Cells experience physical deformations to the plasma membrane that can modulate cell behaviors like migration. Understanding the molecular basis for how physical cues affect dynamic cellular responses requires new approaches that can physically perturb the plasma membrane with rapid, reversible, subcellular control. Here we present an optogenetic approach based on light-inducible dimerization that alters plasma membrane properties by recruiting cytosolic proteins at high concentrations to a target site. Surprisingly, this polarized accumulation of proteins in a cell induces directional amoeboid migration in the opposite direction. Consistent with known effects of constraining high concentrations of proteins to a membrane in vitro, there is localized curvature and tension decrease in the plasma membrane. Integrin activity, sensitive to mechanical forces, is activated in this region. Localized mechanical activation of integrin with optogenetics allowed simultaneous imaging of the molecular and cellular response, helping uncover a positive feedback loop comprising SFK- and ERK-dependent RhoA activation, actomyosin contractility, rearward membrane flow, and membrane tension decrease underlying this mode of cell migration.

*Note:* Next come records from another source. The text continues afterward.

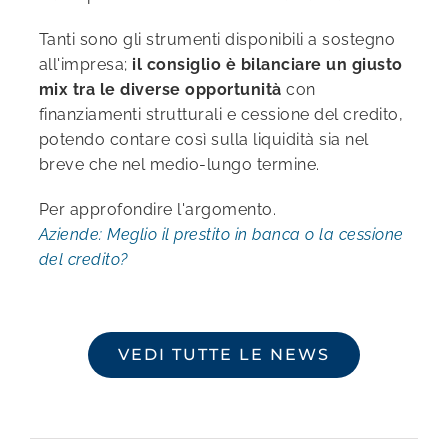
Tanti sono gli strumenti disponibili a sostegno
all'impresa;
il consiglio è bilanciare un giusto
mix tra le diverse opportunità
con
finanziamenti strutturali e cessione del credito,
potendo contare così sulla liquidità sia nel
breve che nel medio-lungo termine.
Per approfondire l'argomento.
Aziende: Meglio il prestito in banca o la cessione
del credito?
VEDI TUTTE LE NEWS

RAW cell migration driven by polarized accumulation of mCherry (red) and resulting decrease in membrane tension. Low tension sensor Venus-FBP17 is in green.
Movie from Meshik et al, ACS Synth Biol (2019).

Distribution of activated integrin β1 during protein accumulation-driven migration. HUTS4- AlexaFluor488 (green), an antibody for activated integrin β1, was added to the dish at t=7:20.
Movie from Meshik et al, ACS Synth Biol (2019).


Castillo-Badillo JA, Bandi AC, Harlalka S, Gautam N. (2020) SRRF-Stream Imaging of Optogenetically Controlled Furrow Formation Shows Localized and Coordinated Endocytosis and Exocytosis Mediating Membrane Remodeling. ACS Synth Biol. 9(4):902-919.

Cleavage furrow formation during cytokinesis involves extensive membrane remodeling. In the absence of methods to exert dynamic control over these processes, it has been a challenge to examine the basis of this remodeling. Here we used a subcellular optogenetic approach to induce this at will and found that furrow formation is mediated by actomyosin contractility, retrograde plasma membrane flow, localized decrease in membrane tension, and endocytosis. FRAP, 4-D imaging, and inhibition or upregulation of endocytosis or exocytosis show that ARF6 and Exo70 dependent localized exocytosis supports a potential model for intercellular bridge elongation. TIRF and Super Resolution Radial Fluctuation (SRRF) stream microscopy show localized VAMP2-mediated exocytosis and incorporation of membrane lipids from vesicles into the plasma membrane at the front edge of the nascent daughter cell. Thus, spatially separated but coordinated plasma membrane depletion and addition are likely contributors to membrane remodeling during cytokinetic processes.

RAW cell undergoing furrow formation through RhoA-driven actomyosin contractility.
Movie from Castillo-Badillo et al, ACS Synth Biol (2020).

Visualization of directional vesicle trafficking to the bridge-like structure through FRAP. Membrane marker mCh-GL-GPI (red) was photobleached (red rectangle) at t=10:45.
Movie from Castillo-Badillo et al, ACS Synth Biol (2020).

SRRF-stream TIRF imaging shows membrane incorporation at the front edge of the daughter cells (red arrows). Cells were incubated with membrane dye FM4-64 (left) for 30 min and washed.
Movie from Castillo-Badillo et al, ACS Synth Biol (2020).